著者:45歳でADPKD診断を受けた臨床工学技士による詳細調査レポート

はじめに

透析患者の医療費負担について、「所得のある人は月額数万円も支払うのか?」という疑問を受け、詳細な調査を実施いたしました。全腎協などの公式情報を基に、実際の自己負担額をご報告いたします。
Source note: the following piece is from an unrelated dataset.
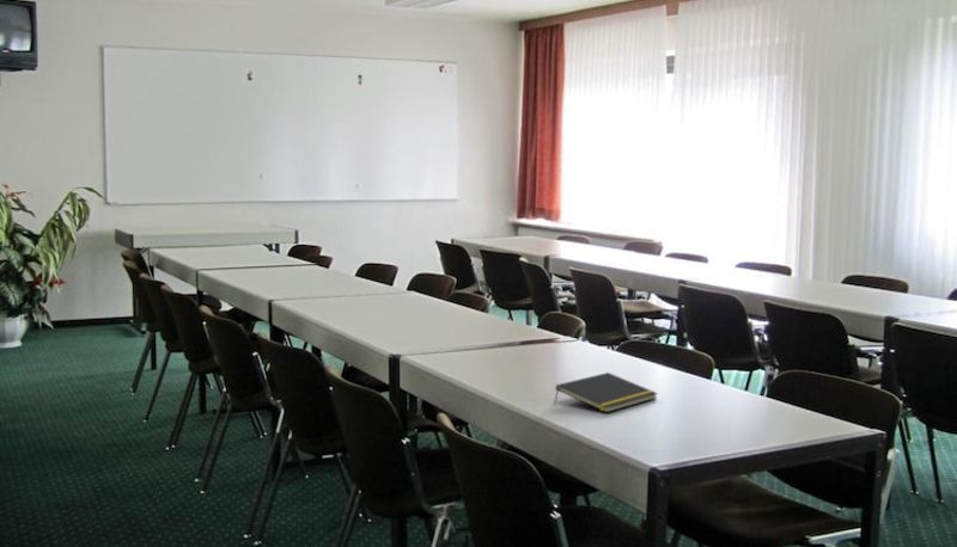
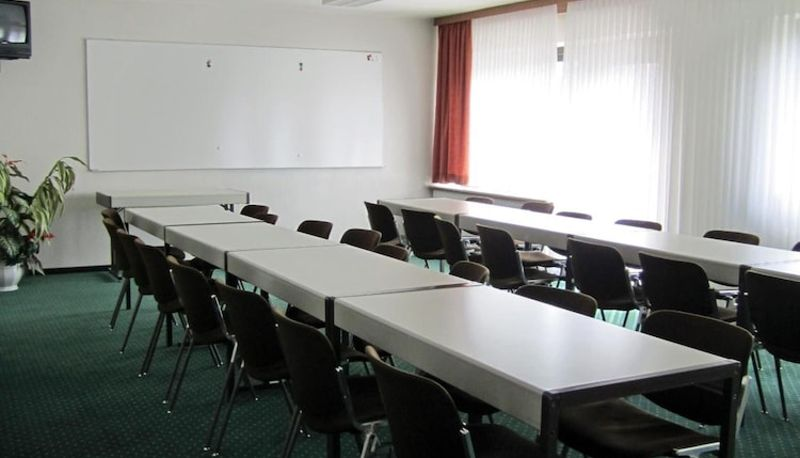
- notepad [554,371,659,413]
透析医療費は確かに高額ですが、複数の制度を適切に併用することで、患者の実際の負担は大幅に軽減されます。本記事では、収入別・制度別の具体的な負担額を明確に解説いたします。

透析医療費の基本情報

制度適用前の医療費

  • • 血液透析:月額約40万円
  • • 腹膜透析:月額約30-50万円
  • • 年間:約360-600万円
  • • 3割負担:月額12-18万円

制度適用後の実際の負担

  • • 最小負担:月額5,000円程度
  • • 一般的負担:月額1万円
  • • 高所得者:月額2万円
  • • 年間負担:6-24万円程度

主要な医療費軽減制度

1. 特定疾病療養受療制度

高額療養費の特例として、透析治療の自己負担に月額上限を設定

自己負担上限額(月額):

  • • 一般所得:月額1万円
  • • 高所得者(標準報酬月額53万円以上):月額2万円
  • • 医療機関ごと・外来/入院別に適用

2. 自立支援医療(更生医療)

身体障害者手帳取得者の透析医療費を1割負担に軽減

負担軽減内容:

  • • 原則:医療費の1割負担
  • • 所得区分別の月額上限額設定
  • • 低所得世帯:月額5,000円程度
  • • 「重度かつ継続」による経過措置適用

3. 重度心身障害者医療費助成制度

各自治体が独自に実施する医療費助成制度

助成内容(自治体により異なる):

  • • 身体障害者手帳1・2級(一部3級)対象
  • • 医療保険自己負担分を助成
  • • 東京都「マル都」:月1万円を限度に助成
  • • 入院時食事代助成の自治体もあり

身体障害者手帳の等級と透析患者

等級 判定基準 透析患者の該当例 主な助成制度
1級 透析を受けていて、かつ全身状態が極めて不良 透析+重篤な合併症 障害年金1級、各種医療費助成
2級 人工透析を週3回以上継続して受けている 一般的な透析患者 障害年金2級、重度医療費助成
3級 腎機能が著しく悪い(Cr.Cl≦20ml/分) 透析導入前の末期腎不全 一部自治体で医療費助成対象

制度併用による負担軽減効果

制度なし

月額12-18万円

健康保険3割負担

特定疾病制度のみ

月額1-2万円

所得に応じた上限

制度併用

月額5千円-1万円

複数制度活用時

収入別・制度別の実際の月額負担額

収入区分 特定疾病制度のみ +自立支援医療 +重度医療費助成 年間負担目安
低所得世帯
(住民税非課税)
月額1万円 月額5,000円 月額0-5,000円 年額0-6万円
中間所得世帯
(年収300-600万円)
月額1万円 月額1万円 月額1万円 年額12万円
高所得世帯
(標準報酬53万円以上)
月額2万円 月額1-2万円 月額1-2万円 年額12-24万円

重要なポイント

  • • 透析患者は通常、身体障害者手帳2級を取得可能
  • • 複数制度の併用により、最大で月額5,000円程度まで軽減
  • • 自治体により制度内容が異なるため、居住地での確認が必要
  • • 食事代や一部検査費用は別途負担の場合あり

地域別制度の違いと注意点

東京都の例

  • • 「マル都」制度:透析医療費月1万円まで助成
  • • 「マル障」制度:重度障害者医療費助成
  • • 制度併用で実質月額1万円以下
  • • 入院時食事代助成あり(一部)

一般的な自治体

  • • 重度心身障害者医療費助成制度
  • • 所得制限の有無が自治体により異なる
  • • 助成範囲(入院・通院・薬代等)に差
  • • 一部負担金の設定も地域差あり

注意が必要な点

  • • 制度適用は透析開始後からが原則(導入前手術等は別扱い)
  • • 65歳以上の後期高齢者医療制度移行時に制限される場合あり
  • • 年収や世帯構成による所得制限の詳細確認が必要
  • • 申請手続きを忘れると制度適用されない

まとめ:透析患者の実際の医療費負担

調査結果のポイント

  • • 制度未適用:月額12-18万円の高額負担
  • • 特定疾病制度:月額1-2万円に軽減
  • • 制度併用:月額5千円-1万円まで軽減可能
  • • 年間負担:6-24万円程度(制度活用時)

患者さんへのアドバイス

  • • 身体障害者手帳の早期取得を推奨
  • • 複数制度の併用申請が重要
  • • 居住自治体の独自制度を確認
  • • ソーシャルワーカーとの相談を活用

本記事は全腎協、調布東山病院等の公式情報を基に作成された詳細調査レポートです。
具体的な制度適用については、居住地の市区町村窓口にご相談ください。